Successo per l’incontro organizzato dall’Accademia Tarquinia Musica e dal CAG del Comune di Tarquinia.

«Cantanti si nasce e si diventa. La voce è un dono naturale. Alcuni sono più dotati di altri. Ma lo studio e la tecnica possono fare molto». Parola di Chiara Chialli, mezzosoprano di fama internazionale e apprezzata docente di canto lirico al conservatorio “N. Sala” di Benevento e del corso di alta formazione in vocologia artistica di Ravenna (diretto dal prof. Franco Fussi), e Dario Salvatori, giornalista, critico musicale, conduttore radiofonico e responsabile artistico del patrimonio sonoro della Rai, mattatori ieri pomeriggio dell’incontro organizzato dall’Accademia Tarquinia Musica e dal Centro di Aggregazione Giovanile, col patrocinio del Comune di Tarquinia. Tra il numeroso pubblico presente nella sala consiliare il vice sindaco Manuel Catini, l’assessore Martina Tosoni, il consigliere comunale Maurizio Perinu e una delegazione della nuova amministrazione dell’Università Agraria.
«È stato un bell’evento. – dichiara la presidente dell’Accademia Roberta Ranucci – Un’iniziativa che ha messo al centro la formazione, la didattica della musica raccontata con chiarezza e semplicità da due persone straordinarie come Dario Salvatori e Chiara Chialli, che ama Tarquinia ed è una nostra insegnante di canto».
Parole di elogio da parte del vice sindaco Catini: «L’Accademia Tarquinia Musica è un’affermata realtà culturale. Ci siamo insediati da pochi mesi ma la collaborazione con la presidente Roberta Ranucci è stata subito forte. Quando ci ha proposto questo incontro abbiamo accettato con entusiasmo, mettendo a disposizione le attrezzature e le professionalità dei ragazzi del CAG, il Centro di Aggregazione Giovanile che rappresenta un punto di riferimento per i giovani tarquiniesi».

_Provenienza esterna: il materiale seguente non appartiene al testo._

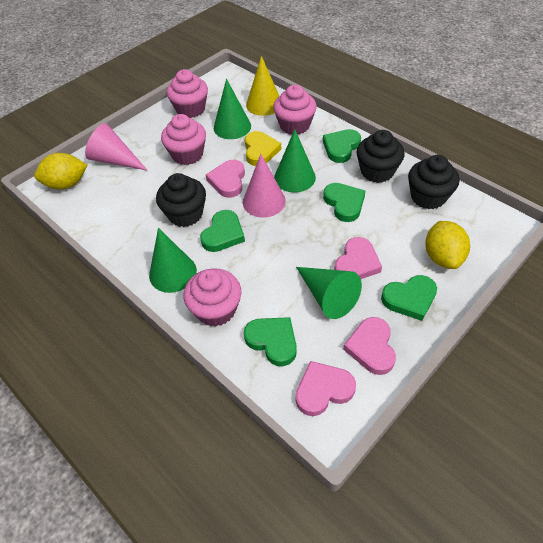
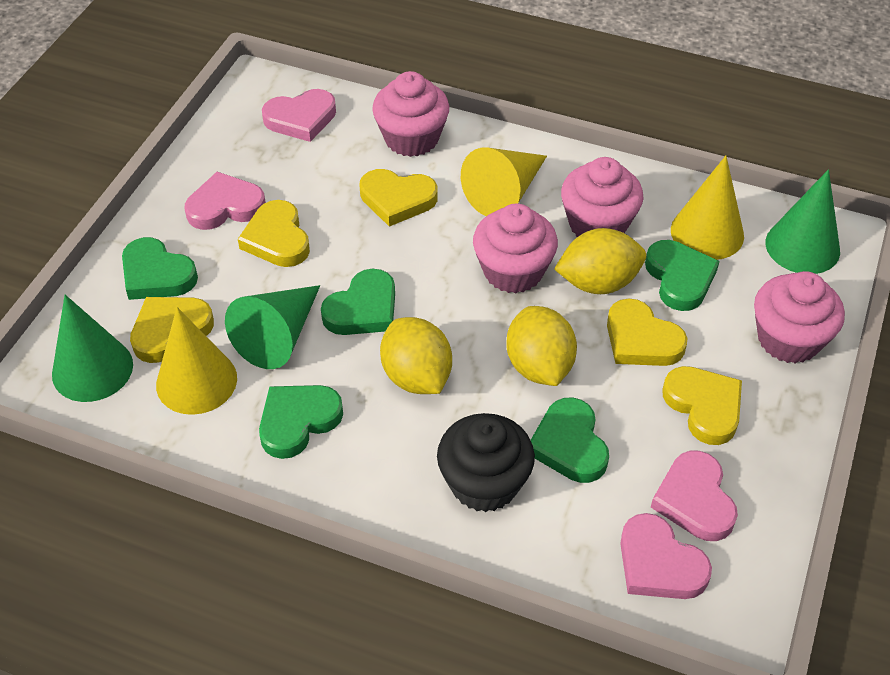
black cupcake: [156,173,206,227] [357,130,405,183] [408,155,459,209] = 3 -> [437,413,535,512] = 1
green cone: [149,228,197,293] [214,79,251,139] [274,129,316,193] [296,267,362,319] = 4 -> [52,295,133,402] [225,285,320,369] [766,169,840,274] = 3
pink cone: [85,123,148,171] [243,154,286,217] = 2 -> none = 0
yellow cone: [246,56,279,116] = 1 -> [156,307,237,415] [461,148,547,216] [671,156,744,260] = 3
yellow heart: [245,131,281,166] = 1 -> [130,297,214,363] [238,200,310,267] [360,169,438,227] [607,298,687,366] [663,366,742,445] = 5
yellow lemon: [34,153,87,189] [425,221,470,269] = 2 -> [380,317,452,394] [506,306,577,386] [554,228,646,294] = 3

«La voce è uno strumento», ha sottolineato più volte Chialli, «e come tale va esercitata e migliorata con la tecnica. Senza studio non si fa molta strada. Oggi i ragazzi che si affacciano nel mondo della musica pop non hanno consapevolezza dell’assoluta importanza di “allenare” la voce».
«Ci sono molti cantanti pop», gli ha fatto eco Salvatori, «che hanno finito presto la loro carriera artistica perché hanno dimenticato questo aspetto fondamentale. Non hanno “coltivato” il loro strumento. In questo la televisione ha un ruolo negativo, perché ha la necessità di creare sempre nuovi personaggi».
«Un cantante lirico può dare tanto a un cantante di musica leggera. – ha detto la mezzosoprano – Il cantante lirico si esibisce in teatro, senza microfono, e con l’orchestra e deve far sentire la sua voce anche alle ultime file. Ci riesce, grazie allo studio che c’è dietro. Studio fatto di talento, tecnica, passione, impegno e sacrificio. Il cantante pop ha invece bisogno di un microfono. Sono due mondi diversi con molti punti di contatto». Concetto ribadito da Salvatori, che ha poi delineato un quadro della storia della musica, passando dalla canzone napoletana al jazz, dal pop al rock.
Apprezzate le interpretazioni di Chialli, che è esibita anche al pianoforte, e di Eleonora Croce, giovanissima cantante allieva della mezzosoprano, che ha dato saggio del suo talento spaziando tra il pop e la lirica.